Quindi sì all’autentica di sottoscrizione se il sottoscrittore dichiara di essere invalido, di essere stato tamponato, di essere capace di recitare la Divina Commedia a memoria, di sapere che il vicino di casa passeggia fino alle 3 di notte, o simili. Naturalmente in questo caso si legalizza la firma, ma non si entra nel merito della veridicità del contenuto.
Infine, l’incaricato del Sindaco può legalizzare atti rivolti alla Pubblica Amministrazione o a gestori di pubblici servizi, se finalizzati alla riscossione da parte di terzi di benefici economici, ad esempio una delega a ritirare una pensione o un assegno di invalidità.
NON si possono invece legalizzare, in quanto non ricadono nelle previsioni di legge, dichiarazioni di volontà. Non si possono quindi legalizzare procure, deleghe, diffide ad adempiere, testamenti, sottoscrizioni di polizze assicurative o prodotti finanziari, autorizzazioni, compravendite (fatti salvi i beni mobili registrati), rinunce ed in generale tutto ciò che non ricade nella definizione di istanza o dichiarazione sostitutiva dell’atto di notorietà.
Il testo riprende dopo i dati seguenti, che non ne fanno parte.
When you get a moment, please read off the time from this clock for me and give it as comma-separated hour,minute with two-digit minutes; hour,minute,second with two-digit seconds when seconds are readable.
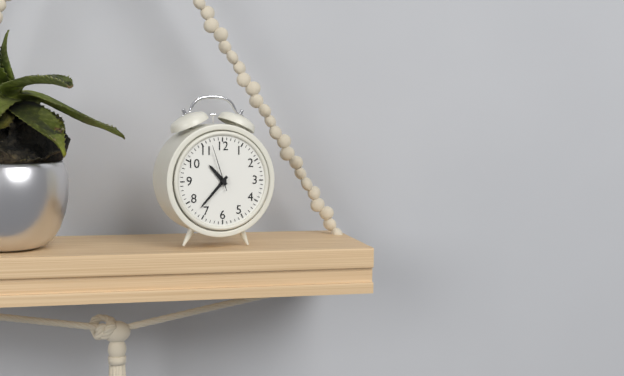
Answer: 10,37
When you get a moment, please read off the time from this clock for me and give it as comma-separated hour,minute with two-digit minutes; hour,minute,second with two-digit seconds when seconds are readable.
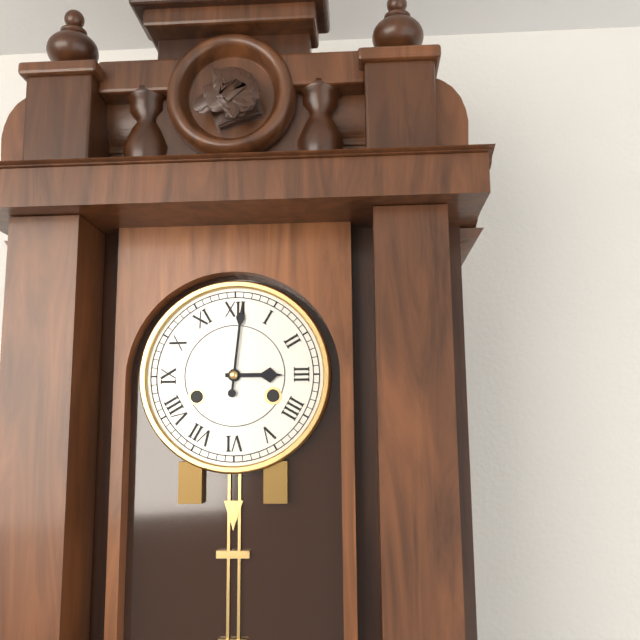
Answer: 3,01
A volte si pensa che una delega possa essere legalizzata. In realtà è anch’essa una manifestazione di volontà, e, riflettendoci con attenzione, non è dissimile, come categoria giuridica, da un testamento o un atto di donazione, che tutti sanno essere competenza dei notai.
C’è poi una deroga speciale per gli avvocati, che possono legalizzare la procura alle liti dei propri clienti, ma questo non ci riguarda.